Every day the average woman puts in three more hours of unpaid domestic and care work than the average man. This result is also reflected in the 2018 International Labour Organization report on care work and care jobs for the future of decent work. The issue is also recognised within Sustainable Development Goal 5 on gender equality, with a target (5.4) to recognise and value unpaid work, supported by the ILO.  

Men’s dependency on women is deeply ignored by financial accounting

An economic system that allocates resources without accounting for such a dependency will allocate resources to business models that are only profitable because of that unpaid work. This is not a minor issue: it is systematic to an economic system designed by men, for men. Occasionally society does something about this: child benefit in the UK was originally paid direct to women; in Uruguay the Care Act provides a right to access care for all children, people with disabilities and elderly people. We tend to forget that legislation plays a fundamental role in creating markets but some, like the market for care, mainly provided by poorly paid women, is still considered something of an extra to the economy. Others, like the accounting profession, mainly highly paid men, but also dependent on legislation that requires the preparation and audit of financial accounts, are seen as key to the economy.   

As pressure on household incomes increases and there are more work opportunities elsewhere, who will end up providing this care? Will it then be seen as a financial imperative and accounted for? Perhaps we do not need to go so far as to argue that our economic system is built on men’s dependency on women, but it is important to recognise that the dependency runs deep. And it is deeply ignored by financial accounting. 

 

Shifting resources

Not only, then, are women more empathetic but they are also the people on whom our economic system is dependent. The conclusion must be that the information needs of the maximum number of existing and potential users would only be met if we considered financial returns to those users, and the consequences for and the dependencies on others. An accounting system which took these into account would have to recognise these costs in calculating profits, which would mean those investment managers would shift resources to businesses with lower negative impacts and lower dependencies.

And if anyone is this mystical long-term investor, it is probably a woman. But we would need to start accounting with a different motivation to make it real. 
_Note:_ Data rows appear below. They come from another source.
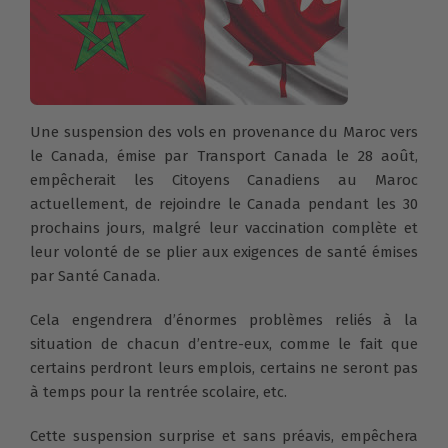
Une suspension des vols en provenance du Maroc vers
le Canada, émise par Transport Canada le 28 août,
empêcherait les Citoyens Canadiens au Maroc
actuellement, de rejoindre le Canada pendant les 30
prochains jours, malgré leur vaccination complète et
leur volonté de se plier aux exigences de santé émises
par Santé Canada.
Cela engendrera d’énormes problèmes reliés à la
situation de chacun d’entre-eux, comme le fait que
certains perdront leurs emplois, certains ne seront pas
à temps pour la rentrée scolaire, etc.
Cette suspension surprise et sans préavis, empêchera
This is why the information needs of current and potential investors, so clearly stated in the Conceptual Framework for Financial Reporting, is so important. We don’t know what those needs are exactly – ONS don’t have the statistics – but there is a gender wealth gap, and, in the UK, women’s pensions are only 40% of men’s, so we can take a punt. The information needs of women, especially those women on whom our economic system depends, are not being met. International accounting standards need to change to meet the stated objectives of the IFRS trustees.

There is, though, a fly in the ointment. The world’s population is getting older. The UN’s report on World Population Ageing 2019 expects 16% to be over 65 by 2050, up from 6% in 1990. As investors, the current position, only interested in financial returns, is more likely to be true for this group. That said, it may be that it’s less about age and more about future generations, and today’s millennials may retain their interest in social justice for longer. And women live longer than men. 

There are many reasons why society is becoming less communal and more individual. There is a decline in community life. But financial accounting, increasingly hidden under all those solutions, is built on individualism. 

Well, while we’re waiting for the IFRS trustees to step back and think again, we can do a few other things. We can get everyone interested in accounting and the need for a gender (and race and class) lens. We can raise awareness that accounting is ours to change, and accountants are the caretakers, not the owners (or the caregivers). Somehow, we need to excise the tumour. And not forget that the long-term investor is a probably currently a young woman.